— Start RECORDS FOR THIS TASK —
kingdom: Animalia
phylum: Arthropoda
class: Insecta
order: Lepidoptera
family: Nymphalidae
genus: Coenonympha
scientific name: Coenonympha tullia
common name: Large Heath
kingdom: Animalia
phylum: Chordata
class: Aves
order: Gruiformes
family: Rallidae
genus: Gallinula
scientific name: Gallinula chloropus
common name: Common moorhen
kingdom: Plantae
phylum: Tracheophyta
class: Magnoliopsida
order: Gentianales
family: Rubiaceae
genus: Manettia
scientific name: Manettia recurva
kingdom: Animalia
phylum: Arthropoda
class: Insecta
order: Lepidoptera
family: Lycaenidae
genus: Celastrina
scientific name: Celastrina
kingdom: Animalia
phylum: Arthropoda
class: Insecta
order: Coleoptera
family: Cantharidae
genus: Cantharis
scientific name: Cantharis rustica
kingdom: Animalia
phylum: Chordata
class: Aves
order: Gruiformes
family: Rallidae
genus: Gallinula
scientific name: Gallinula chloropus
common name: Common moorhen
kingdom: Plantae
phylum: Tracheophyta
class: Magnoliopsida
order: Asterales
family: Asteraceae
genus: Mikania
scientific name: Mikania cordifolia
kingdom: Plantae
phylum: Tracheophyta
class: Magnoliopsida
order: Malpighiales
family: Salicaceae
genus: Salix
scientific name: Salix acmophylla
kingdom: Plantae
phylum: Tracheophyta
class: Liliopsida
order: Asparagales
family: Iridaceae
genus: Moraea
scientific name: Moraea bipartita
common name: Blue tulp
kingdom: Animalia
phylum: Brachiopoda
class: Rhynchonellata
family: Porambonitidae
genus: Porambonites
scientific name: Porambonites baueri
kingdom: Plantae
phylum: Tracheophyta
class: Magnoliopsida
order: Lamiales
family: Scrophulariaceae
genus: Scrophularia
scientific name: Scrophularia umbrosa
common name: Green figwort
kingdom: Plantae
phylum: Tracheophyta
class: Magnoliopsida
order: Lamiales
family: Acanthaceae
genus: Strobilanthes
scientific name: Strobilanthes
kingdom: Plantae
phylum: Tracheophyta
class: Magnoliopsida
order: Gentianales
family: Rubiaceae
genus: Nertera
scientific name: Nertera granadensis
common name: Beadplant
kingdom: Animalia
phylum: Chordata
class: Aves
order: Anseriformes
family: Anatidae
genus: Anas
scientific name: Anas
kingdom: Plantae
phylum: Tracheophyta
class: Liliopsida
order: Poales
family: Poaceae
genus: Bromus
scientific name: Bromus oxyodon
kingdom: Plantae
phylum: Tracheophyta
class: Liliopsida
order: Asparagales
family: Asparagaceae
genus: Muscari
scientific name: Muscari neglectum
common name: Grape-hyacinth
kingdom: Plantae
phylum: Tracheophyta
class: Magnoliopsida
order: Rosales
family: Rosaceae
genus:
— End RECORDS FOR THIS TASK —
● INSTRUCTION: Replace "phylum" with "division" in the records, starting at the first line and stopping after the line that has "genus: Anas". Give back only those lines, with nothing else changed.

● RESULT BELOW:
kingdom: Animalia
division: Arthropoda
class: Insecta
order: Lepidoptera
family: Nymphalidae
genus: Coenonympha
scientific name: Coenonympha tullia
common name: Large Heath
kingdom: Animalia
division: Chordata
class: Aves
order: Gruiformes
family: Rallidae
genus: Gallinula
scientific name: Gallinula chloropus
common name: Common moorhen
kingdom: Plantae
division: Tracheophyta
class: Magnoliopsida
order: Gentianales
family: Rubiaceae
genus: Manettia
scientific name: Manettia recurva
kingdom: Animalia
division: Arthropoda
class: Insecta
order: Lepidoptera
family: Lycaenidae
genus: Celastrina
scientific name: Celastrina
kingdom: Animalia
division: Arthropoda
class: Insecta
order: Coleoptera
family: Cantharidae
genus: Cantharis
scientific name: Cantharis rustica
kingdom: Animalia
division: Chordata
class: Aves
order: Gruiformes
family: Rallidae
genus: Gallinula
scientific name: Gallinula chloropus
common name: Common moorhen
kingdom: Plantae
division: Tracheophyta
class: Magnoliopsida
order: Asterales
family: Asteraceae
genus: Mikania
scientific name: Mikania cordifolia
kingdom: Plantae
division: Tracheophyta
class: Magnoliopsida
order: Malpighiales
family: Salicaceae
genus: Salix
scientific name: Salix acmophylla
kingdom: Plantae
division: Tracheophyta
class: Liliopsida
order: Asparagales
family: Iridaceae
genus: Moraea
scientific name: Moraea bipartita
common name: Blue tulp
kingdom: Animalia
division: Brachiopoda
class: Rhynchonellata
family: Porambonitidae
genus: Porambonites
scientific name: Porambonites baueri
kingdom: Plantae
division: Tracheophyta
class: Magnoliopsida
order: Lamiales
family: Scrophulariaceae
genus: Scrophularia
scientific name: Scrophularia umbrosa
common name: Green figwort
kingdom: Plantae
division: Tracheophyta
class: Magnoliopsida
order: Lamiales
family: Acanthaceae
genus: Strobilanthes
scientific name: Strobilanthes
kingdom: Plantae
division: Tracheophyta
class: Magnoliopsida
order: Gentianales
family: Rubiaceae
genus: Nertera
scientific name: Nertera granadensis
common name: Beadplant
kingdom: Animalia
division: Chordata
class: Aves
order: Anseriformes
family: Anatidae
genus: Anas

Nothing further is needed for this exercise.